The two types of IP that would apply to social media users is copyright and trademarks. The former would protect photos, videos, notes, poems and other literally works while trademarks would protect slogans such as the one above.

Facebook, Twitter, Youtube and Instagram – the main social media tools – each has their own separate terms of use, including intellectual property.

Can you claim copyright over an Instagram photo or YouTube video? This largely depends on the terms of use you subscribed to when you opened your user account. This is why it is good to go through them. What about Twitter, can you claim a trademark protection for a slogan that ends up trending?

There are divergent views among practitioners. Some argue that according to the law, you can get IP protection so long as you meet the threshold while others say you cannot protect social media content.

I think it is impractical to seek IP protection over social media content save in exceptional cases. The reason is trending topics change almost overnight, people move on to new things.

Seeking a trademark over a Twitter slogan is as impractical as a newspaper seeking to trademark each and every of its headlines. Secondly, the doctrine of fair use would defeat any IP action over social media content.

The very nature of social media allows people to use your content as per your privacy settings. People can post, comment, share or retweet your content. By subscribing to the terms of use, you are stopped from denying fair use.

Lastly, facts are not protectable under IP and furthermore, social media content must be original. While social media content can be protected theoretically, it isn’t practical.

One company from Melbourne sought to protect the slogan ‘Je suis Charlie’ a few days after the killing. Other than being offensive, the timing of the application was insensitive to families of the victims.

Well, it appears it was not the first one to seek a trademark surrounding a tragic event. Australia IP office was criticised for allowing an MH17 trademark application shortly after the plane mishap.

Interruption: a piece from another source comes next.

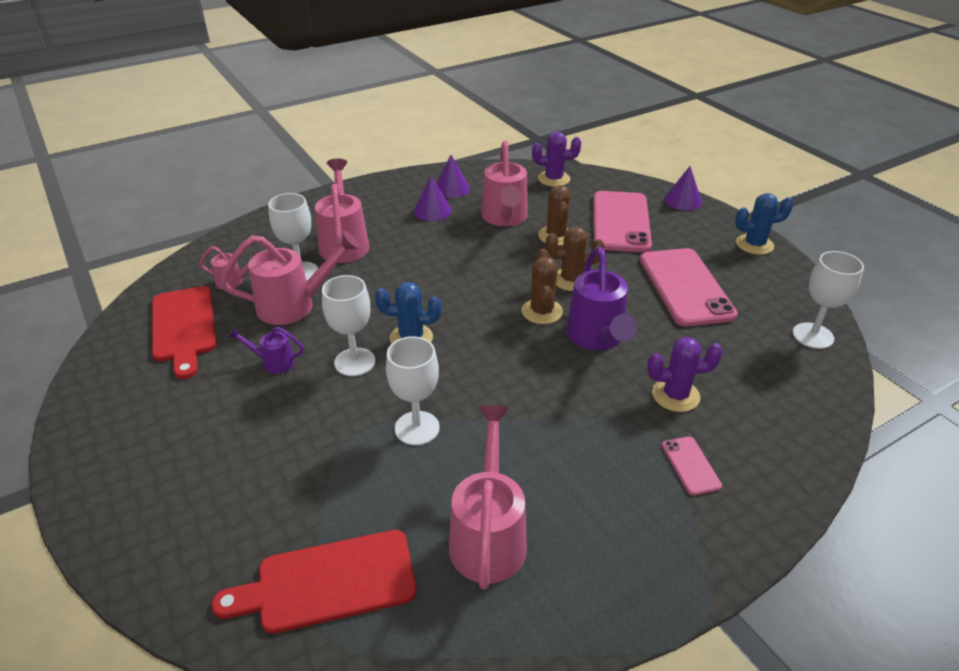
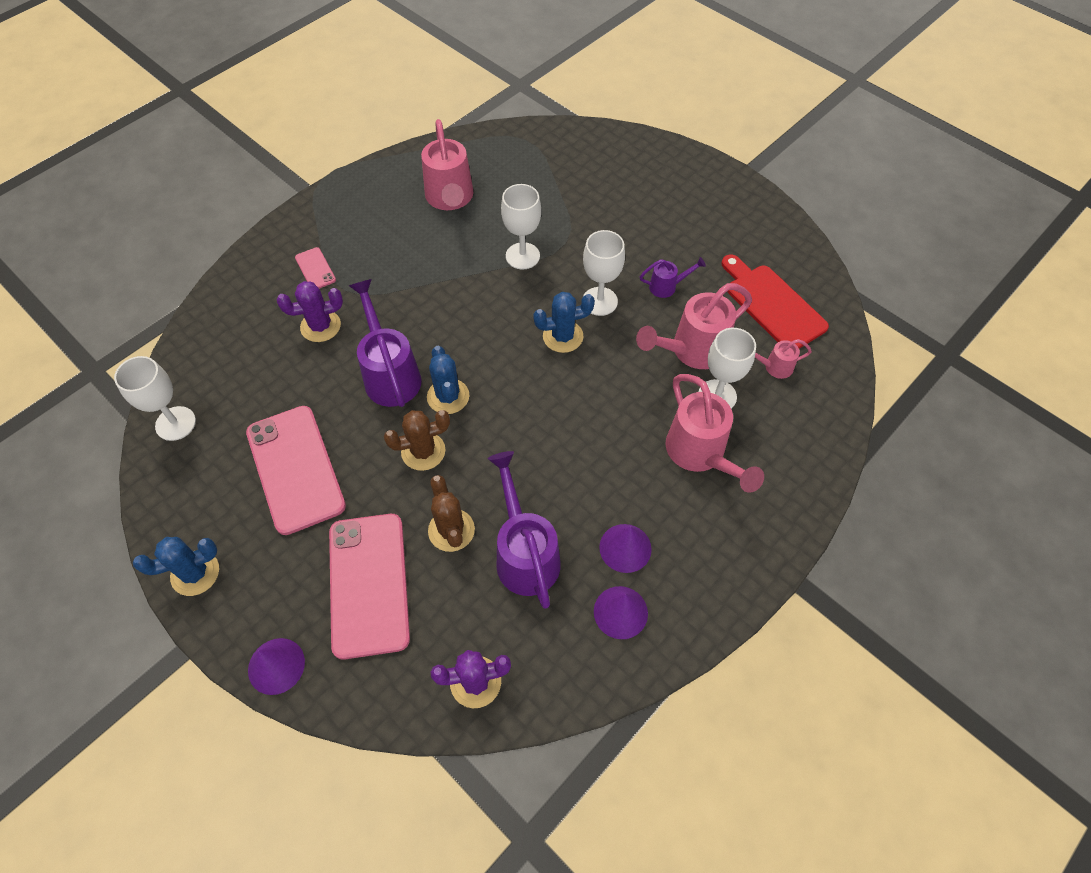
camera: 165 degrees right, 20 degrees up
red cutting board [211,530,416,634] -> none
pink watering can [481,141,528,226] -> purple watering can [488,451,561,609]
brown cactus [521,249,563,324] -> blue cactus [427,346,469,414]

I do not know why anyone would seek to protect a mark of a tragic event. In Kenya, would it be plausible for a person to register a mark such as Westgate, Mpeketoni or bomb blast? These names are associated with tragedies.

Can one seek IP protection for a trademark bearing the name of a traded slogan during or after a mishap? Such marks are not protectable because they are not distinctive. The name is already in the public domain and in some cases even becomes officially recognisable as a word.

The word ‘bootylicious’ is now in the dictionary due to its widespread usage to describe how some women look. Therefore, nobody can seek monopoly over that word.

Furthermore, such an application should be denied on grounds of offence. Offensive trademarks cannot be registered on account of security and public laws.